(Required action): Return all the entries exactly, keeping pictures out.

(Data items)
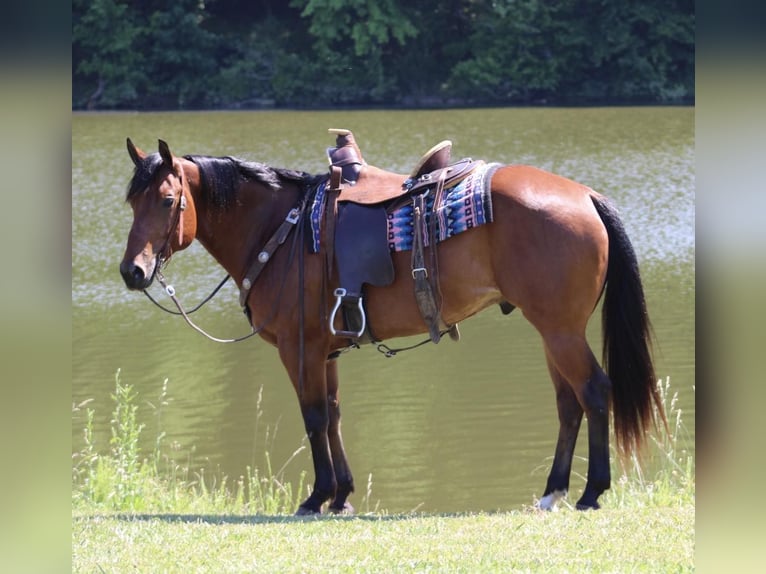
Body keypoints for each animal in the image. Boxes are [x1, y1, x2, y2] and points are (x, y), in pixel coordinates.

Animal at [119, 136, 665, 514]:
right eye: (131, 203)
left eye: (166, 200)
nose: (132, 272)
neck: (280, 228)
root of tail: (585, 194)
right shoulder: (325, 351)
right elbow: (333, 416)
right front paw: (341, 495)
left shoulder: (299, 348)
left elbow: (313, 418)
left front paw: (316, 497)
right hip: (554, 332)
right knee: (569, 403)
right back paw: (553, 491)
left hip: (561, 331)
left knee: (594, 392)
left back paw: (591, 492)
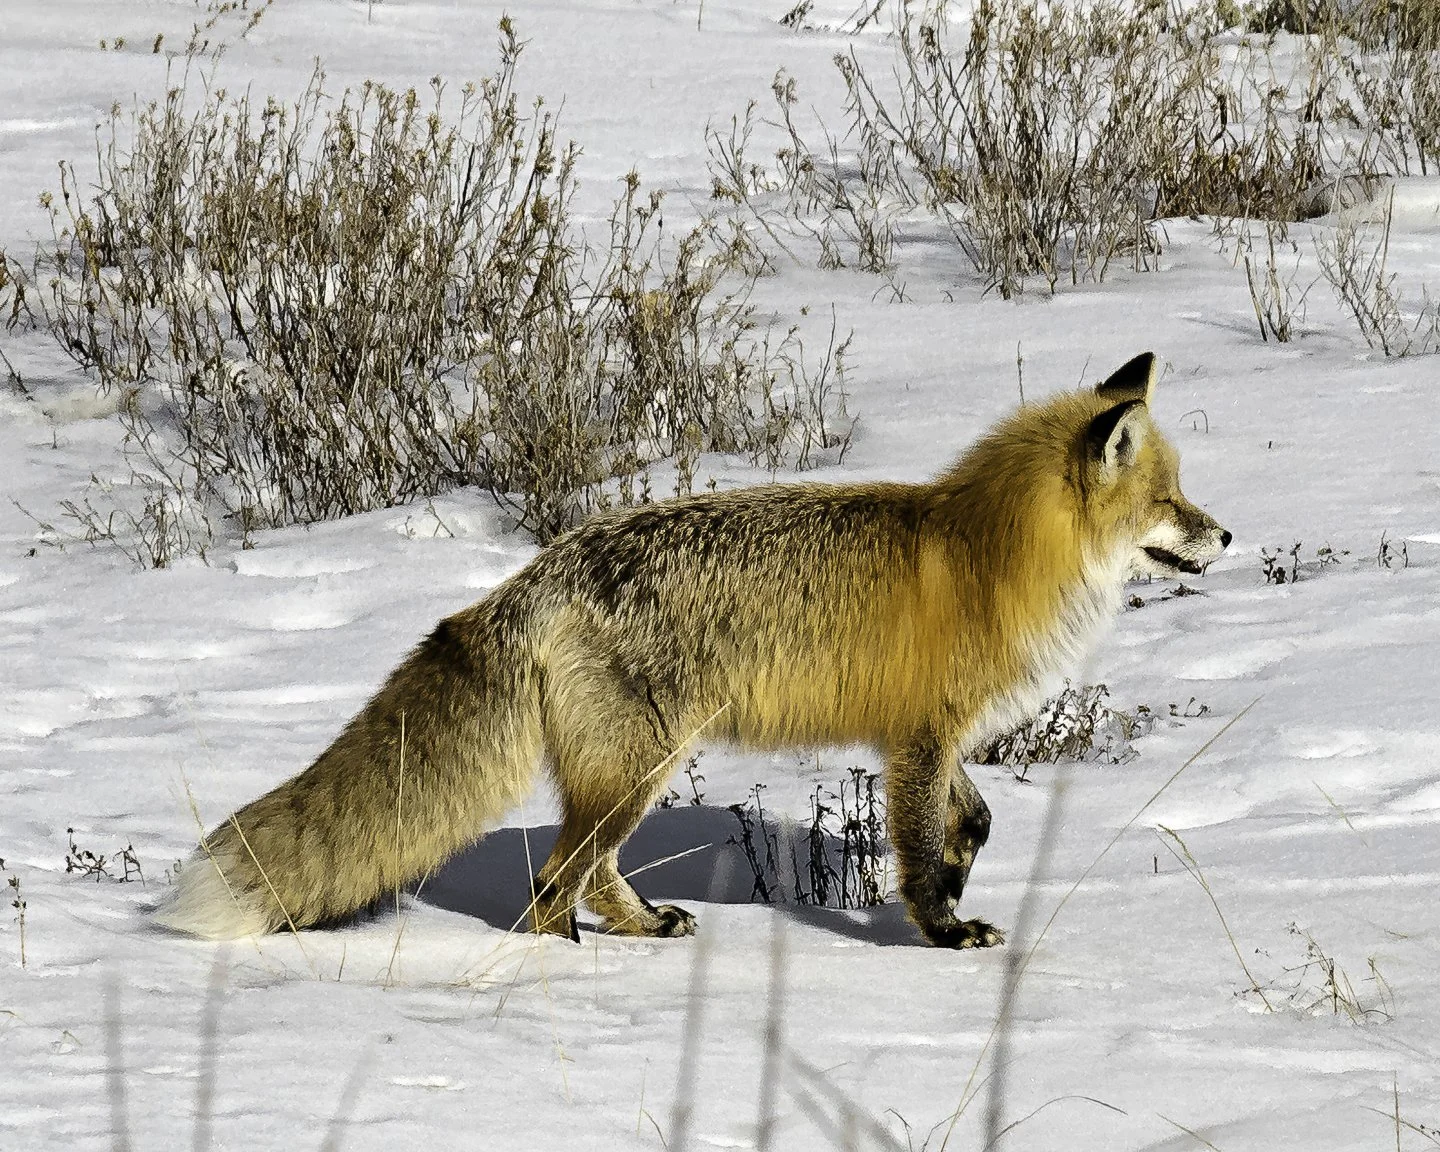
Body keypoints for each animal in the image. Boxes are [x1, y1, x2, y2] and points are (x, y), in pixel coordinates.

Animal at [155, 350, 1230, 949]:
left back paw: (638, 928)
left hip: (627, 772)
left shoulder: (931, 740)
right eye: (1170, 500)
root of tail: (536, 575)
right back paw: (582, 955)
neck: (991, 554)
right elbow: (923, 852)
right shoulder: (919, 741)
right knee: (552, 882)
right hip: (639, 767)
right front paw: (944, 930)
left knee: (574, 873)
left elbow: (976, 821)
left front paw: (966, 873)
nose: (1225, 535)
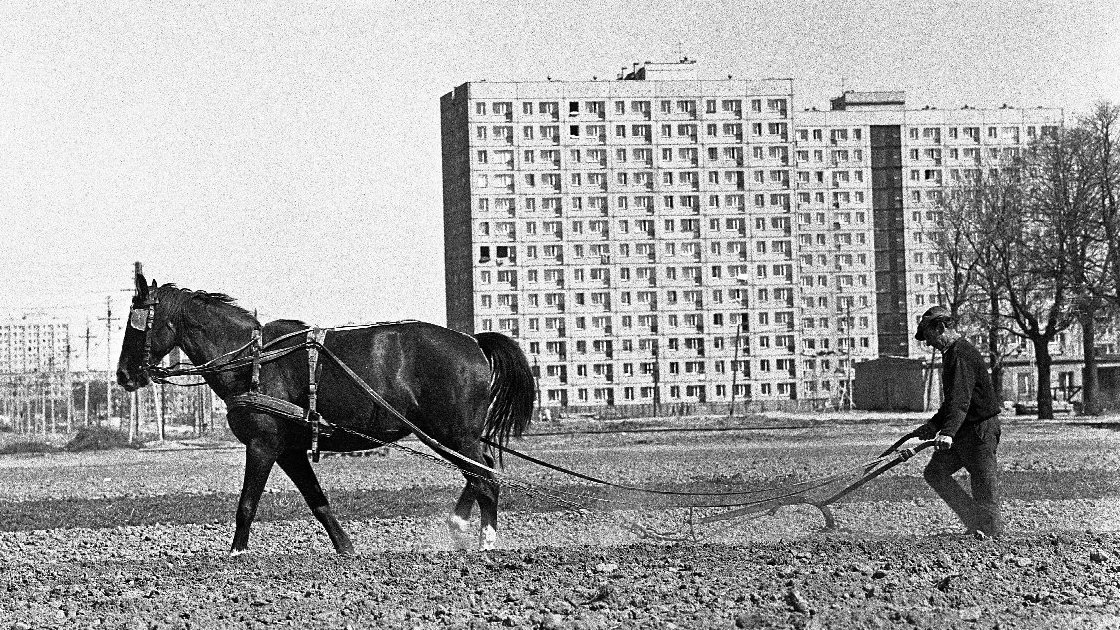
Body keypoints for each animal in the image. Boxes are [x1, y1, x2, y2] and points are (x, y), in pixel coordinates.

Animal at [115, 272, 535, 551]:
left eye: (136, 327)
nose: (122, 375)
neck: (253, 360)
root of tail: (472, 341)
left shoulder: (263, 445)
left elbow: (247, 504)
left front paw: (236, 554)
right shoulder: (289, 451)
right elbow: (317, 501)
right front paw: (346, 548)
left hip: (453, 433)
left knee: (485, 477)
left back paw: (484, 541)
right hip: (445, 434)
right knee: (481, 472)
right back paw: (461, 525)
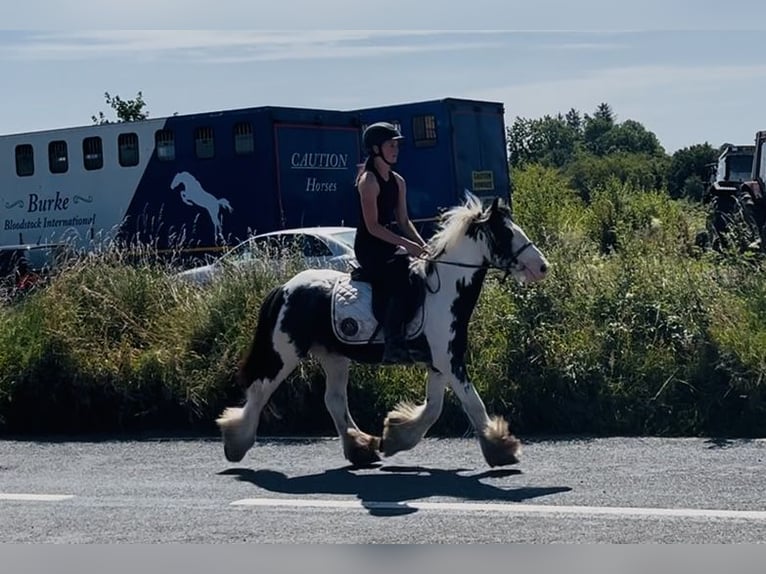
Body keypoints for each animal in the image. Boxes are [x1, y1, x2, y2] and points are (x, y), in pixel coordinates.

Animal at [217, 193, 550, 468]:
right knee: (260, 390)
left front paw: (395, 437)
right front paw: (501, 448)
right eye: (506, 232)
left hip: (334, 356)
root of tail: (285, 287)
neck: (443, 291)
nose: (542, 267)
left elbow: (434, 408)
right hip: (285, 352)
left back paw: (361, 448)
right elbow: (472, 404)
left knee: (334, 400)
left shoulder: (440, 362)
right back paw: (236, 442)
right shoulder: (450, 362)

(Written response):
Body keypoints for each animal in the image. Boxes are [x1, y1, x2, y2] and points are (x, y), in pixel coordinates.

Animal at [119, 136, 665, 514]:
right eye: (131, 203)
left eye: (166, 200)
nose: (132, 272)
neck: (280, 228)
root of tail: (585, 194)
right shoulder: (325, 351)
right elbow: (333, 416)
right front paw: (341, 495)
left shoulder: (299, 348)
left elbow: (313, 418)
left front paw: (316, 497)
right hip: (554, 332)
right knee: (569, 403)
right back paw: (553, 491)
left hip: (561, 331)
left knee: (594, 392)
left back paw: (591, 492)
Body keypoints for each animal in the image. Boxes are [x1, y1, x2, y2] and points are (x, y), in pixel coordinates.

Animal at [155, 350, 1230, 949]:
left back paw: (638, 928)
left hip: (627, 772)
left shoulder: (931, 740)
right eye: (1170, 500)
root of tail: (536, 575)
right back paw: (582, 955)
neck: (991, 554)
right elbow: (923, 852)
right shoulder: (919, 741)
right knee: (552, 882)
right hip: (639, 767)
right front paw: (944, 930)
left knee: (574, 873)
left elbow: (976, 821)
left front paw: (966, 873)
nose: (1225, 535)
Body keypoints for each animal in the image. Boxes are [x1, y1, x2, y2] and points are (x, y), in pixel coordinates.

Animal at [115, 272, 535, 551]:
left eye: (136, 327)
nose: (122, 375)
neck: (253, 360)
root of tail: (472, 341)
left shoulder: (263, 445)
left elbow: (247, 504)
left front paw: (236, 554)
right shoulder: (289, 451)
right elbow: (317, 501)
right front paw: (346, 548)
left hip: (453, 433)
left knee: (485, 477)
left back paw: (484, 541)
right hip: (445, 434)
right knee: (481, 472)
right back paw: (461, 525)
Body keypoints for each animal in the image. Boxes are [x1, y1, x2, y2] and points are (x, y), in pixel coordinates.

Animal at [217, 193, 550, 468]:
right knee: (260, 390)
left front paw: (395, 437)
right front paw: (501, 448)
right eye: (506, 232)
left hip: (334, 356)
root of tail: (285, 287)
neck: (443, 291)
nose: (542, 267)
left elbow: (434, 408)
right hip: (285, 352)
left back paw: (361, 448)
right elbow: (472, 404)
left knee: (334, 400)
left shoulder: (440, 362)
right back paw: (236, 442)
right shoulder: (450, 362)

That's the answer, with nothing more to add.